Oleh karena itu, kata Poengky, Kompolnas menilai pencopotan Kapolda Metro Jaya dan Kapolda Jawa Barat adalah bentuk sanksi tegas dari Kapolri. Apalagi sejak awal pandemi Covid-19, Kapolri sudah mengeluarkan Maklumat Kapolri yang menekankan solus popoli suprema lex esto atau keselamatan rakyat adalah hukum yang tertinggi.
Perbesar
Khawatir Terjadi Kericuhan?
Sementara Ketua Presidium Indonesia Police Watch (IPW) Neta S Pane menilai pencopotan Kapolda Metro Jaya dan Kapolda Jawa Barat oleh Kapolri Jenderal Idham Azis adalah tindakan yang tepat. Kelalaian yang dilakukan kepolisian, kata Netta terjadi sejak kedatangan Rizieq Shihab di Bandara Soekarno-Hatta.
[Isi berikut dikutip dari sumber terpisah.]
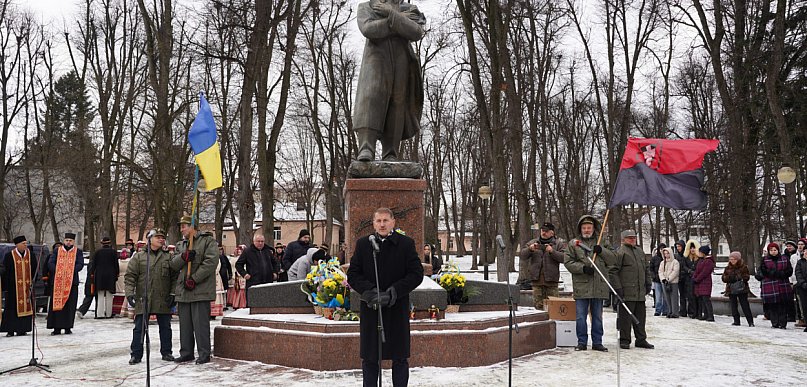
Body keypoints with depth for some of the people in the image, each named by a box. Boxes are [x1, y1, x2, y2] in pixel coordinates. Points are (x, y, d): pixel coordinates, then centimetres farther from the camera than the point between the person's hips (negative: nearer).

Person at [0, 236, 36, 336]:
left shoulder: (30, 255, 8)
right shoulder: (9, 256, -3)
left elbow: (34, 270, 12)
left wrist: (33, 282, 4)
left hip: (27, 286, 3)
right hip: (13, 287, -3)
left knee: (26, 307, 2)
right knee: (12, 308, 0)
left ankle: (21, 329, 9)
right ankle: (10, 330, 6)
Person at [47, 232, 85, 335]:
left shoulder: (78, 252, 9)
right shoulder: (57, 251, 12)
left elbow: (80, 264, -2)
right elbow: (50, 263, 5)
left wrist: (70, 271, -16)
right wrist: (58, 271, -11)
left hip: (72, 281, -1)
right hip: (58, 281, 1)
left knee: (70, 306, 0)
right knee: (57, 303, -2)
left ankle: (68, 327, 6)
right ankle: (57, 328, 2)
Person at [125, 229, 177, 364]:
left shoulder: (168, 257, 8)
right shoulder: (138, 257, 3)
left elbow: (174, 277, 8)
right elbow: (130, 276, 0)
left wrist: (172, 294, 0)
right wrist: (129, 292, -11)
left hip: (163, 300, 2)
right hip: (143, 299, -2)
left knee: (165, 327, 9)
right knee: (139, 328, 2)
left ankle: (166, 352, 20)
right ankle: (136, 354, 9)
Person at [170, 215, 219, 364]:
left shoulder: (208, 241, -3)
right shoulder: (180, 244, 19)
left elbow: (211, 262, -15)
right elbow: (173, 264, 9)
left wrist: (194, 279, -18)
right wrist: (183, 257, -14)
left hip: (200, 290, -7)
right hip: (183, 290, 7)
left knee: (201, 323, -5)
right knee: (185, 323, 12)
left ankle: (204, 354, 2)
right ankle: (186, 353, 22)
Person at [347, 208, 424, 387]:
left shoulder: (406, 244, 0)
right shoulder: (362, 244, 5)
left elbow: (416, 274, -4)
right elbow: (352, 274, 4)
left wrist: (392, 293, -14)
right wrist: (370, 292, -13)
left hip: (397, 309, -1)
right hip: (370, 309, 1)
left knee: (400, 358, 7)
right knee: (369, 359, 9)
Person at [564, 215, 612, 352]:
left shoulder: (601, 243, 13)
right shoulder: (573, 244, 5)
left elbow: (612, 259, 6)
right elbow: (568, 262, -2)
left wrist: (602, 251, -12)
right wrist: (583, 268, -15)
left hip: (599, 286, 2)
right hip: (581, 286, -2)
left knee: (597, 316, 10)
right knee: (580, 316, 1)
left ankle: (597, 342, 18)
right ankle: (582, 342, 11)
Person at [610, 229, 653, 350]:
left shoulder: (640, 251, 18)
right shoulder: (620, 252, -8)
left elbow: (646, 270, 27)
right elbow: (613, 271, -12)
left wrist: (648, 284, 20)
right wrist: (618, 288, -16)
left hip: (640, 293, 8)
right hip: (627, 292, -7)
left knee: (640, 317, 12)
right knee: (625, 317, -2)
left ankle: (641, 340, 21)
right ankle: (624, 341, 6)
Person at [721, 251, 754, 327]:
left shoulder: (743, 267, -1)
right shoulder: (728, 268, 8)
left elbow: (747, 276, -5)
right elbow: (723, 277, 5)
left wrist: (740, 277, -23)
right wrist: (729, 278, -15)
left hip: (742, 289, -4)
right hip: (731, 289, 4)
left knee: (745, 306, -4)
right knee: (733, 306, 6)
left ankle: (750, 321, 0)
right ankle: (736, 321, 15)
“Dia membiarkan kerumunan massa itu. Padahal kan ada maklumat Kapolri tentang protokol kesehatan atau peraturan pemerintah tentang protokol kesehatan, tetapi itu tidak dijalankan,” kata Netta kepada Liputan6.com.
Netta menilai, saat itu polisi takut membubarkan massa FPI karena khawatir terjadi kericuhan.
“Tapi harusnya ada tindakan-tindakan lebih intelijen. Apalagi kan Kapolda Metro ini tokoh intelijen kepolisian harusnya bisa melakukan operasi intelijen untuk menghindari kegiatan kerumunan massa itu bukan membiarkan,” ujar Netta.
Peristiwa ini, kata Netta akan menjadi pelajaran bagi kapolres dan kapolda untuk bertindak tegas dan membubarkan semua kerumunan massa.
“Tetapi pertanyaannya berani nggak para kapolda, kapolri, kapolres itu menindak kalau anak menantu Jokowi membuat kerumunan, kan itu menjadi pertanyaannya,” ujar dia.
Bukan hanya kerumunan pendukung Rizieq Shihab saja, Netta berharap Presiden Jokowi dan Kapolri benar-benar konsisten menegakkan peraturan semua kerumunan massa itu harus dibubarkan.
“Tidak hanya kerumunan massa yang dilakukan Habib Rizieq tetapi juga dilakukan pilkada,” tandas Netta.